Question

If you have $2.0$ grams of $S{{O}_{2}}$ available to react with the oxygen, how many grams of $S{{O}_{3}}$ can be produced in the following reaction?
$2S{{O}_{2}}\to 2S{{O}_{3}}$

Answer 1

Hint: In this, first we will the reaction and find the molecular weight of Sulphur dioxide and Sulphur trioxide and we know the weight of the Sulphur dioxide, then by applying the unitary method, we can easily find out the weight of the Sulphur trioxide. Now solve it.

Complete answer:
- When oxygen is made to undergo reaction with the Sulphur dioxide, it undergoes the combination reaction and results in the formation of the compound, the Sulphur trioxide.
- Combination reactions are those reactions in which two or more reactants combine together and result in the formation of the one single product.
The reaction of the oxygen and Sulphur dioxide is supposed to take place as follows:
 $2S{{O}_{2}}+{{O}_{2}}\to 2S{{O}_{3}}$ ----------(1)
Now considering the statement as;
The molecular mass of Sulphur dioxide i.e. $S{{O}_{2}}=32+32=64g$
And the molecular mass of Sulphur trioxide i.e. $S{{O}_{3}}=32+48=80g$
From the equation (1), we comes to know that;
$64g$ of the Sulphur dioxide produces = $80g$ of the Sulphur trioxide
Then,
$1g$ of the Sulphur dioxide produces = $\dfrac{80}{64}g$ of the Sulphur trioxide
And
$2g$ of the Sulphur dioxide produces = $\dfrac{80}{64}\times 2=2.5g$ of the Sulphur trioxide
Thus, when we have $2.0$ grams of $S{{O}_{2}}$ available to react with the oxygen, $2.5$ grams of $S{{O}_{3}}$ is produced in the following reaction:
$2S{{O}_{2}}\to 2S{{O}_{3}}$ .

Note: We can also solve this statement by using the mole concept.
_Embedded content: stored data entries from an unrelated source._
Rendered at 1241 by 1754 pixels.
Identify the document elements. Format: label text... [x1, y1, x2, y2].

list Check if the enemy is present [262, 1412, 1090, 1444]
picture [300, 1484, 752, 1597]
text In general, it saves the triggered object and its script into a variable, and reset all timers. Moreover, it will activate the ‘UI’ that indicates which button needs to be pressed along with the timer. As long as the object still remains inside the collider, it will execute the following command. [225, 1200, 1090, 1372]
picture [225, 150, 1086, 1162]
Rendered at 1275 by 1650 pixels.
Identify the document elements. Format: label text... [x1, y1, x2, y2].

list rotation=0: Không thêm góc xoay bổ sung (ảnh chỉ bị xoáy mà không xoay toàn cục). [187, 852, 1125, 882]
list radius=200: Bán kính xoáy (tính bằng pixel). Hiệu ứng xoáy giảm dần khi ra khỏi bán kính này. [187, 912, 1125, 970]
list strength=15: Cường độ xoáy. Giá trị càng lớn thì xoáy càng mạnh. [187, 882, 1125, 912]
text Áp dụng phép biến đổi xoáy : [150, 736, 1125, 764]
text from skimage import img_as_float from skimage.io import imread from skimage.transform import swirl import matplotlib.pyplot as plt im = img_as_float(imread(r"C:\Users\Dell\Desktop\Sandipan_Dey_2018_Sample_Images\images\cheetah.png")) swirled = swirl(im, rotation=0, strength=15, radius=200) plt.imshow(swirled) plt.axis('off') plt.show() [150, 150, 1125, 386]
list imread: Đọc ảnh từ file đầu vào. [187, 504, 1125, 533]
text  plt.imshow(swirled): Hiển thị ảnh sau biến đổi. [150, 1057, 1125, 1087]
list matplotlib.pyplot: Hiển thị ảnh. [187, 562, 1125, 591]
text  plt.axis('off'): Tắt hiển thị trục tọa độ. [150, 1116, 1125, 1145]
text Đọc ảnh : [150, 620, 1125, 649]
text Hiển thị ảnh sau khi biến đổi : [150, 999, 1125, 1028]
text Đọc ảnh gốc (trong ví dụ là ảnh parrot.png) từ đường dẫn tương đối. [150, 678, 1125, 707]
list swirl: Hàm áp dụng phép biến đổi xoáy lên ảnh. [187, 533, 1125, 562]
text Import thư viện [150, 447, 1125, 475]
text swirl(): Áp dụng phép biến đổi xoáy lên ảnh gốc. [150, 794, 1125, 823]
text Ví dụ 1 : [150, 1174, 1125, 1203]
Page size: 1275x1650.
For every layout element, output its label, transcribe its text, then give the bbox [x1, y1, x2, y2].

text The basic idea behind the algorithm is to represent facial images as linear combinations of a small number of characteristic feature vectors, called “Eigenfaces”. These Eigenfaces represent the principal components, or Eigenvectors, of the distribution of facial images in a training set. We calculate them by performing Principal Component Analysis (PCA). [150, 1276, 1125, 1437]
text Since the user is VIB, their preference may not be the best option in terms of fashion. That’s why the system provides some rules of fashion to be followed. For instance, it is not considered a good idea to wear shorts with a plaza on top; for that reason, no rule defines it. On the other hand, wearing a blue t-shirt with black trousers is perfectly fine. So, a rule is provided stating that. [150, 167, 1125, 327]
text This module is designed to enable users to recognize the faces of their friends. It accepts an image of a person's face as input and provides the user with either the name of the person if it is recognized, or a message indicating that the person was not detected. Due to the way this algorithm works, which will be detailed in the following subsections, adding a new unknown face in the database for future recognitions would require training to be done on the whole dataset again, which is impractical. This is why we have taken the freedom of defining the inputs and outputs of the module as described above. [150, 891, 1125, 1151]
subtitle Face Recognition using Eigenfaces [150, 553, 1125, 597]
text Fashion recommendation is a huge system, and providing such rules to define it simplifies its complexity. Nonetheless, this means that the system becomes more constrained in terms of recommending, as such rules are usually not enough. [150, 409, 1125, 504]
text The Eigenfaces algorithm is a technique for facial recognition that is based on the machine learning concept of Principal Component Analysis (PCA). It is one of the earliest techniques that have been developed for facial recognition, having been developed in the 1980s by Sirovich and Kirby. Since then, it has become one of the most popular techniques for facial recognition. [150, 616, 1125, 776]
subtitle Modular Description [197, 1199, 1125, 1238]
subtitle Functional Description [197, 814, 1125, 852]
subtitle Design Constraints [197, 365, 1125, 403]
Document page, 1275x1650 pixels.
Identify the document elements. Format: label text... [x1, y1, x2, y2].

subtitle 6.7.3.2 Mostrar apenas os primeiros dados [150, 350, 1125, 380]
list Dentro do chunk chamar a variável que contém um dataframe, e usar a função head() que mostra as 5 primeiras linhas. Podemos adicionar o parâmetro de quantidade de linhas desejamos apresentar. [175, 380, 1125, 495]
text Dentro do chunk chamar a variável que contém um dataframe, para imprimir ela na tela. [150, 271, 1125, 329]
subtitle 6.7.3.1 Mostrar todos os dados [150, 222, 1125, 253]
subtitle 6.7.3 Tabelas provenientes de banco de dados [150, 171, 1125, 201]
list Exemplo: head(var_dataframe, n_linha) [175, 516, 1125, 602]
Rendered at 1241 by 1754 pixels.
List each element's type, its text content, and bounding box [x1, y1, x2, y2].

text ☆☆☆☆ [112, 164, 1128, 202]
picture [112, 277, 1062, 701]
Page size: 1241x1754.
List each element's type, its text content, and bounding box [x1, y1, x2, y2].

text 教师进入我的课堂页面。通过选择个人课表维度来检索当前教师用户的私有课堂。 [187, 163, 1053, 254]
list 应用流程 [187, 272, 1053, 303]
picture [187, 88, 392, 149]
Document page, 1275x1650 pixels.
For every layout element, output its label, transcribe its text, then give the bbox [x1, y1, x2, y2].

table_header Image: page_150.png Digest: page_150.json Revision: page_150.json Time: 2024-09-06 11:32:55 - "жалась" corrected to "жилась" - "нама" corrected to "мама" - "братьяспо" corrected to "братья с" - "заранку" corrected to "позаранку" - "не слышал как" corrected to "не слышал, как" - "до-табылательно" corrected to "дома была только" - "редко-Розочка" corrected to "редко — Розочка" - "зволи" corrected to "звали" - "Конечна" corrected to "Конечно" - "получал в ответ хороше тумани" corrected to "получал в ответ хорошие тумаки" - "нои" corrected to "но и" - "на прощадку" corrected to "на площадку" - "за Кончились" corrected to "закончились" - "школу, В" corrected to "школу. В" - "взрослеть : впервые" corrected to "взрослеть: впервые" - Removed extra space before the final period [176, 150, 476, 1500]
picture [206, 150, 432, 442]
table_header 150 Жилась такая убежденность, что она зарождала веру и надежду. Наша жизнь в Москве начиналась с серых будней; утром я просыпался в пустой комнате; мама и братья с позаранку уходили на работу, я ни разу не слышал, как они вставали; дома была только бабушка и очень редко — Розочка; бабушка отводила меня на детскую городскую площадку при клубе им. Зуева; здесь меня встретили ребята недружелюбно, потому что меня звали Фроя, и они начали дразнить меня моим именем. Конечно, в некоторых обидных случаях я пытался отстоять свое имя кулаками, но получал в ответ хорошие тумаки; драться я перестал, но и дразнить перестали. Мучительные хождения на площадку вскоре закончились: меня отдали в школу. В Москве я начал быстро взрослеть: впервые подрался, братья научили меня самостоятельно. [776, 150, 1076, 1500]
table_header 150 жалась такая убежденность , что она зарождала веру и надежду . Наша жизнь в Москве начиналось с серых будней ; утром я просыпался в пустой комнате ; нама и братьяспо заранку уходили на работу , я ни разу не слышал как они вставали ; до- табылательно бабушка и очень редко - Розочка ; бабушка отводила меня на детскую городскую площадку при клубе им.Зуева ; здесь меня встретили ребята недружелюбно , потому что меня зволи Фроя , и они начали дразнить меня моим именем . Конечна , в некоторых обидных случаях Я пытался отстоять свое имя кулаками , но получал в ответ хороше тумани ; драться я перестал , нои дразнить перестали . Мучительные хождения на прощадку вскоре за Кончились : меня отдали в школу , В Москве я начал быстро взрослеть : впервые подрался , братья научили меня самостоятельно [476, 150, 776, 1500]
In this, first we will find the moles of the Sulphur dioxide by using the molecular weight and given mass and applying the formula as: $mole=\dfrac{given\text{ }mass}{\text{ molecular mass}}$. Now we know that the moles of the Sulphur trioxide will be the same as that of the Sulphur dioxide, then by using the same formula, we can find the weight of the Sulphur trioxide.